To bring the urgency of the situation home to people who are far removed from the waters, Morton describes the horrific impact of open-net farms on wild salmon in ways that go straight to the human heart. Every year, she goes “eyeball to eyeball” with so many young salmon, studying them one by one in Ziploc baggies before releasing them back to the ocean.
“It’s one thing to see numbers and graphs; I see the salmon shiver as lice crawl all over them,” Morton says. “I see the bleeding, the emaciation, the lice stuck on their eyeballs. For a while, I was taking each louse off with a tweezer. It really slowed me down. Once I got the louse off, they would sit absolutely still. I wanted to get every single louse off because if I didn’t, I knew they would get infected.
“As a biologist, it is really hard to watch extinction, because you know it means our trees will grow less and we’ll make less oxygen and we’ll pull down less carbon, never mind the bears and the whales and everybody else who will be starving along the way,” she says. “These fish are so important in feeding the forest, which we now recognize is one of our greatest hopes for dealing with climate change. Saving salmon is fighting climate change. It is also reconciliation. It is also cleaning up pollution of this coast. It is also learning how to behave responsibly as humans.”
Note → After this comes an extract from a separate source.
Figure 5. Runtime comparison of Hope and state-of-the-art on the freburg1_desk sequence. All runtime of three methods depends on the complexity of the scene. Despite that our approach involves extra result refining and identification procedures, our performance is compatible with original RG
Morton emphasizes she is not anti-aquaculture. However, it needs to be done in ways that do not kill wild salmon, either with solid walls as opposed to open nets or on land. She also admits that her work is exhausting, yet she will never tire of it. She sees age as a benefit.
“Actually looking at the animals and the environment itself and measuring this continued massive death of this animal that is the bloodstream fuelling the whole area is soul destroying,” Morton says. “That’s the difficult part….I remember writing scientific papers on sea lice and how people completely ignored it, but by then I had matured. I was no longer in my 20s and had raised two children. Then I took the position that many, many women across the world have taken: you’re not going to come into my home and destroy it without a fight.
“When you get to be in your 60s, there’s this ability to just take a really no-nonsense attitude or position,” she says. “Basically, what I’m saying is you need to step away from the fish now. Your behaviour is indefensible. How do you communicate this terrible wrong, this unnecessary wrong, to people who just don’t want to hear it? That’s where grandmother stand comes in.
“I just want the fish to come back.”.